An important part in creating a data API whether based on generative systems or not is being able to reliably generate responses in the format you need. Variable data structures and irrelevant information could break your application or frustrate the users of your API, resulting in downtime or lost customers.
Using the messaging API, we can train GPT to become more aware of our needs by using System roles to instruct GPT on behavior and User to Assistant examples to give GPT precedent to base its next response on.
Instructor: [0:00] picking up with a new example where we have a generate post form and if we enter our topic such as gaming, we can generate a new post. Once the response comes back, we can see that we have a new post based on the topic of gaming.
[0:12] To make this work, I created a blog endpoint similar to the attributes we did in a previous lesson where I'm using a shape of content where I want to get my blog content in order to ask GPT to create a new blog post with a dynamic prompt and then ultimately return it in the response with the shape of that shape object.
[0:31] Inside of my application code itself, I'm simply posting that prompt or the topic to that endpoint. As we also realize in one of the past lessons that this isn't totally reliable where GPT doesn't always respect our wishes to return that as a properly formatted JSON response.
[0:47] The way that we set this up, and the way that we're currently doing this here, is by trying to jam all that information into one single message, where the Chat Completion API allows you to pass in messages using different roles.
[0:59] For instance, we could use the System role to provide some initial setup, and then the User and Assistant roles one after another, in order to provide an example, where then finally, we can use another User role to finally ask our question.
[1:12] To see how this works, I'm going to dive back into my blog endpoint, where instead of just passing only a User role message, I'm going to pass a first new message, where my role will be System, where I'm going to create a new message with my content, where, like we see in this example where they're saying, "You are a helpful assistant."

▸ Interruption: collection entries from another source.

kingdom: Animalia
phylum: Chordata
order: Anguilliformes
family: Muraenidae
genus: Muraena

[1:30] We can say, "You are an assistant that creates new blog posts on a given topic. You should provide a title and HTML content in JSON format." Now, just as a quick check, let's go ahead and try it again and generate a post, where depending on the generation, we still may have mixed results, where other times, we'll get a response that we can dump on the page.
[1:53] Now before we start to fix the HTML, which was intentionally added to make it easier to consume this API, we can make more changes to our messaging so that we can have more confidence that we're going to get the right response.
[2:03] The first thing I'm going to do is create a new message, and I'm going to set the role as User. For my content, I'm going to pass in a message as if I were asking it to create a blog post based on a topic, so let's say, something like technology.
[2:16] Now, following up on this message, I want to create a new message from the Assistant to act like it was responding to this User message. What this will do is set up an example so GPT has an idea of how to respond to future messages.
[2:31] If I create another message, but this time, I set my role as Assistant, and for my content, I'm going to json.stringify the shape that I previously have defined for how I want this content to look. Maybe I'll update this content to say something along the lines of "A blog post about current technology".
[2:51] That way, hopefully, it can recognize that shared topic between the user and the assistant response. I know I also want this content to be in HTML format, I can add the paragraph tags around that content so it knows to return it in that format.
[3:05] Finally, I also want a title on this. I can just add something simple like Technology title. Now because I already have some of these rules defined and I'm also defining this example now, I'm going to get rid of that original user message that defines that shape to simplify things.
[3:21] Now, if I try to generate another post, we can see that we do now get that blog post. If we try it again, I'm going to get yet another blog post. We can see that we're getting much more confident responses every time we click Generate.
[3:33] Now, to finish out this example, let's render this HTML, where with my response I'm currently setting my post as data content. Now, the first thing I'm going to do is set the full data object as my post. That way, I also will have access to the title. Then I can start to update the UI, where maybe I'll add an H1, where I'll include the post.title.
[3:53] For the post content, I'm going to create a new div, where I'm going to dangerouslySetInnerHTML, where inside I'm going to add my HTML attribute, where I'm going to set post.content and get rid of that original post.
[4:07] Now arguably, you could probably create a more complex structure where this content has an array of all the different nodes along with the different associations. For the sake of this example, we can keep it simplified with this rendered HTML.
[4:19] Now, when we try to go back and generate a post, we can see that I get my title and I get a full post that talks about my topic.
[4:26] In a later lesson, we'll learn how to do this with the fine-tuning mechanism, where we can construct our own model rather than creating those messages every single time. For now, this gives us a way to provide context and examples for how we want to formulate our responses from GPT.
[4:41] In review, in order to enhance our ability to build responses from GPT, we can use different messages with different roles, such as system, user, and assistant, where we can provide more context to GPT but also provide examples for how we want GPT to respond, where now when we hit this endpoint we can more confidently get a response that can build our UI and generate the information that we need.